Attack on DCF workers prompts call for better security
Worker safety advocates are calling for increased security protocols after two employees of the New Jersey Department of Children and Families were attacked while checking on children at a home in Salem County.
This is not the first time DCF workers have been attacked. Last fall, another case worker was stabbed inside her Camden office. Advocates say enough is enough.
"These are workers who go into neighborhoods where police go armed, with bulletproof vests, in pairs," says Seth Hahn, legislative and political director for the New Jersey chapter of Communication Workers of America. Hahn says the DCF workers "go [to these locations] alone, knock on doors and say 'I need to see your kids to make sure they're safe.'"

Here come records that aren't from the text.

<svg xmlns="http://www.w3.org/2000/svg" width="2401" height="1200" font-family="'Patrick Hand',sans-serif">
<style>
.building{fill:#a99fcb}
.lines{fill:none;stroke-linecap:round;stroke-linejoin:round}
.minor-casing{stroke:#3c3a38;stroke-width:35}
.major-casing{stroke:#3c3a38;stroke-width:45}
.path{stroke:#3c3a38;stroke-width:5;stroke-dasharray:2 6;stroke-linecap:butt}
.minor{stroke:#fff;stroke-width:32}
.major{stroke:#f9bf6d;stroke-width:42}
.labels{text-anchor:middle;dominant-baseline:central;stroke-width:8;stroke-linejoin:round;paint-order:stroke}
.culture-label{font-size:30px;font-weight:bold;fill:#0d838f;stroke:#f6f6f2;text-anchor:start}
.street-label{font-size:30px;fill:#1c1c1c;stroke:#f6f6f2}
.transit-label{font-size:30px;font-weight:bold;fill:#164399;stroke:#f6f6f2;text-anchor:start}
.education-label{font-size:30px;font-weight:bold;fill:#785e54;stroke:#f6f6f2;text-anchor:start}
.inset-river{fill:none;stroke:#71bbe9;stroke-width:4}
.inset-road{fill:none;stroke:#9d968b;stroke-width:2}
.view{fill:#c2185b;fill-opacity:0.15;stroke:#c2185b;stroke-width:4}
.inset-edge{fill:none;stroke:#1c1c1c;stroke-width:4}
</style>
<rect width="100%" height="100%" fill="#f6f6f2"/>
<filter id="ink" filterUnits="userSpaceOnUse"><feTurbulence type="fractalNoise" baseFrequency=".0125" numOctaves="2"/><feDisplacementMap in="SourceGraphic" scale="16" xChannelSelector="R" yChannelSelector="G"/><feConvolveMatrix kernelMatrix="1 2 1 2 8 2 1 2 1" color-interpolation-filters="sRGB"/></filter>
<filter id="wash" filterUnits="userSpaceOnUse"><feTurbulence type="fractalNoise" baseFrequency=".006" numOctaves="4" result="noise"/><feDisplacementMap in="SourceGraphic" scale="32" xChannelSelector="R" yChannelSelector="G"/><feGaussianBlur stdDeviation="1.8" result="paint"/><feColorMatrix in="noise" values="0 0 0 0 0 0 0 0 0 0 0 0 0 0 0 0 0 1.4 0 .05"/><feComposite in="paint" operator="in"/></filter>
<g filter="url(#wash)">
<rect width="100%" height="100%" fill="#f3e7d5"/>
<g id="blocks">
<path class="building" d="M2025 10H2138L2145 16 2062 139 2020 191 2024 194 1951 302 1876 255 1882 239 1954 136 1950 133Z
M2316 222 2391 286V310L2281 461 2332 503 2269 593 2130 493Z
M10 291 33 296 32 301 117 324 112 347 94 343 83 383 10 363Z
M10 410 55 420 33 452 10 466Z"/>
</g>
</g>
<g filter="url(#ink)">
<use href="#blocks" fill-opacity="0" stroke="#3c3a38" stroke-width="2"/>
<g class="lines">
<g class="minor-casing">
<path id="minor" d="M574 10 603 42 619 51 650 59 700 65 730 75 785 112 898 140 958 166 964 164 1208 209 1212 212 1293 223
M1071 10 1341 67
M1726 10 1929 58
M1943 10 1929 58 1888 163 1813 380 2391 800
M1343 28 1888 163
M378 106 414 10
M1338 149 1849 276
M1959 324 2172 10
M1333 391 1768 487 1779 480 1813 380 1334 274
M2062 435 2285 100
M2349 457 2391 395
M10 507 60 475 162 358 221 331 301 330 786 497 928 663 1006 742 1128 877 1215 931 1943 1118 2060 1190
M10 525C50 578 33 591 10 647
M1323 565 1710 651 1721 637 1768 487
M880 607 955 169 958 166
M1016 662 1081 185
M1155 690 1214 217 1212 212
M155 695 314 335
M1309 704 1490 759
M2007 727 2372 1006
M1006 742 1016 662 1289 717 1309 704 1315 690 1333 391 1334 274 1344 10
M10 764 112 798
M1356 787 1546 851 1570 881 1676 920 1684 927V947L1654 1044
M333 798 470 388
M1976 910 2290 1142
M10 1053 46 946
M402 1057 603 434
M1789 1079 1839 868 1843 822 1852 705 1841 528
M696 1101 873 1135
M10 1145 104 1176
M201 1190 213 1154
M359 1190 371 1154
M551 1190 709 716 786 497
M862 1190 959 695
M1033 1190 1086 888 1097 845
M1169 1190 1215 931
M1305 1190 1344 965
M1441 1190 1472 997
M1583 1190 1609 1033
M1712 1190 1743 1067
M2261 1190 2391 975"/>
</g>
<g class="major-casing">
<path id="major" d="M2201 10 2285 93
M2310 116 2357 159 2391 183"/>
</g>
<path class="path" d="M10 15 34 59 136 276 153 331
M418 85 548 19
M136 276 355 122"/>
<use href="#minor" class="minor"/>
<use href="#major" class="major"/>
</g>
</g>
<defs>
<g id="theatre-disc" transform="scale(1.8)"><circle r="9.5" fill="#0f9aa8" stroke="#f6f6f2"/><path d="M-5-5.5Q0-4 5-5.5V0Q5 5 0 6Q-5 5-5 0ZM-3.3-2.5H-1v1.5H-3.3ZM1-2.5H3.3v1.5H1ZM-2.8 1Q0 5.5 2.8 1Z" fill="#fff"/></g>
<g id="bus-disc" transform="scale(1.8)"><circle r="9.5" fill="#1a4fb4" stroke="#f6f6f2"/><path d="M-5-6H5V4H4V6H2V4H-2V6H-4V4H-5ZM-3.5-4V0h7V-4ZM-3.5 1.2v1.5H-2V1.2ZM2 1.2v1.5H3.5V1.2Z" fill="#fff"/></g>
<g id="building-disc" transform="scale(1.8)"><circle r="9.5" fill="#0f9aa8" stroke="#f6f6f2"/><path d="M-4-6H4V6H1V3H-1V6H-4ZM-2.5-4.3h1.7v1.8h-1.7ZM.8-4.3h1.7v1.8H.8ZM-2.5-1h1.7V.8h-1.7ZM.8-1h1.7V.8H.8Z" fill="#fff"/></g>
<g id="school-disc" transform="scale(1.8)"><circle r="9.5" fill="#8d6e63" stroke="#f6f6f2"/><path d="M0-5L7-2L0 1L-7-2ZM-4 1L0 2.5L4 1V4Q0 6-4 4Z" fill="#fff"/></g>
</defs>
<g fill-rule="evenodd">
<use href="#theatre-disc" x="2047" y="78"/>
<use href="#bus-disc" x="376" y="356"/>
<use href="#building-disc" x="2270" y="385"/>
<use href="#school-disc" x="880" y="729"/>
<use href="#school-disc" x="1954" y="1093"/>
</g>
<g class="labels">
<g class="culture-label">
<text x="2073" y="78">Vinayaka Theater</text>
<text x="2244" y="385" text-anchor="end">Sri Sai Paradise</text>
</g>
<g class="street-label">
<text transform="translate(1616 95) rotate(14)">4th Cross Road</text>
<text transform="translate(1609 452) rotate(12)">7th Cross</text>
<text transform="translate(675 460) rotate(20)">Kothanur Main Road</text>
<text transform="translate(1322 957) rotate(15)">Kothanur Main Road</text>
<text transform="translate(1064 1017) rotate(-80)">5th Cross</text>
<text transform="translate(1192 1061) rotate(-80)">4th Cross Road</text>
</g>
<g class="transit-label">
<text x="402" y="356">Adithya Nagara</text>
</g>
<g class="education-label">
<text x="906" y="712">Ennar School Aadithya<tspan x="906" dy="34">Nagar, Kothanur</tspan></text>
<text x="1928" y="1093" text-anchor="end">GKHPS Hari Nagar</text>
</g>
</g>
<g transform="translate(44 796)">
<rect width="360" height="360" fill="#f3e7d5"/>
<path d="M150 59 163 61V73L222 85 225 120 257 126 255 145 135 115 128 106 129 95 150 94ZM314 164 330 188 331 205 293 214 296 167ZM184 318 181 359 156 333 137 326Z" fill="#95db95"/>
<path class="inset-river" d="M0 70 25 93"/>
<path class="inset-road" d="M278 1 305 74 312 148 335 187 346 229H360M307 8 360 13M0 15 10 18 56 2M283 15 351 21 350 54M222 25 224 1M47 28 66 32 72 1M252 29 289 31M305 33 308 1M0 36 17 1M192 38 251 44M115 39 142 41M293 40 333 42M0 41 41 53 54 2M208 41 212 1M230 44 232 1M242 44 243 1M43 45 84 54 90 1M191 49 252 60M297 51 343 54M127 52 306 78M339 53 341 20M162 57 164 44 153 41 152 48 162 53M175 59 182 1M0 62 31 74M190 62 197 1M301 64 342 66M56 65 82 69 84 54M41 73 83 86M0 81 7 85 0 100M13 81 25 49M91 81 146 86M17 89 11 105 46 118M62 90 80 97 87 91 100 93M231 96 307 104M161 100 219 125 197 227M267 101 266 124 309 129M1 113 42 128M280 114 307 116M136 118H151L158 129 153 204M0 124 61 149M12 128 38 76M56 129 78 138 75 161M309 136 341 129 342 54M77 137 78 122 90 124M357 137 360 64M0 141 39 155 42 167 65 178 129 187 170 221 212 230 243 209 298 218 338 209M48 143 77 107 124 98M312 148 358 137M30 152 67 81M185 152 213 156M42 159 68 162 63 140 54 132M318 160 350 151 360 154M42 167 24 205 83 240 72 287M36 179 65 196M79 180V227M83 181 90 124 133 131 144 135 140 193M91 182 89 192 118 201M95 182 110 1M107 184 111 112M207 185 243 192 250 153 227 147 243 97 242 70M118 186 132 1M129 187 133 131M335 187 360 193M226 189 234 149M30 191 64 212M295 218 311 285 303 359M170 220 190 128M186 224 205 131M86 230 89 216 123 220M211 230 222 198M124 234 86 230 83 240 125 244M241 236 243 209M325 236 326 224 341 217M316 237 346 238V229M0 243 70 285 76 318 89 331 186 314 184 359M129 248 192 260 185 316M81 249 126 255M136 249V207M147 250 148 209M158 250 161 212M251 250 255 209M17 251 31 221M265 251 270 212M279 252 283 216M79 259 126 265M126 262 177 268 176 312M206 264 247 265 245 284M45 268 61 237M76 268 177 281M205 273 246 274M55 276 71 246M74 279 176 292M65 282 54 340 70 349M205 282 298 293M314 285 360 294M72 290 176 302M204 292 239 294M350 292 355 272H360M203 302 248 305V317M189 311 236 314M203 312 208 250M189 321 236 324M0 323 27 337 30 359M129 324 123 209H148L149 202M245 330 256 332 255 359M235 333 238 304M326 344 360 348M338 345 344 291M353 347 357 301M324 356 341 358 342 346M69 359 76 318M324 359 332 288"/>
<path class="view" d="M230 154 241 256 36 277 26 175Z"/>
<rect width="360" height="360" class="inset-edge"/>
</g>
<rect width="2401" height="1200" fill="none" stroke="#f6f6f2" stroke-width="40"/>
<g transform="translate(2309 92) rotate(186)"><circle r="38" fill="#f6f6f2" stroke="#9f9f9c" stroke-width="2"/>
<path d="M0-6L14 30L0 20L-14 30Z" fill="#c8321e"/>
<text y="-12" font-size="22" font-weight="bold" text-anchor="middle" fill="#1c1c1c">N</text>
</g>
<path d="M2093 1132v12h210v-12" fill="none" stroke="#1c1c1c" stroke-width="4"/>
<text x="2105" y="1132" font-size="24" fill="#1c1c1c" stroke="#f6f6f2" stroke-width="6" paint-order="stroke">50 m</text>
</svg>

Assemblywoman Valerie Vainieri Huttle says more needs to be done in order to better protect these workers. She is proposing putting metal detectors in DCF offices, as well as requiring protection for workers who request it.
"I don't think the cost is an impact and I believe it's a question of keeping them safe and making sure they're able again to address our most vulnerable children," she says.
In a statement sent to News 12 New Jersey, a spokesperson for the department says not every situation requires an armed guard.
The statement read in part, "We rely on our workers' experienced judgment to determine if an escort is necessary. If a police escort is desired, our workers always have access to not only Human Services Police, but to the state police and local law enforcement as well."
Assemblywoman Vainieri Huttle's DFC Reform bill has yet to get a hearing in the State House.
The workers injured this week are expected to be OK. DCF says it's reviewing its procedures.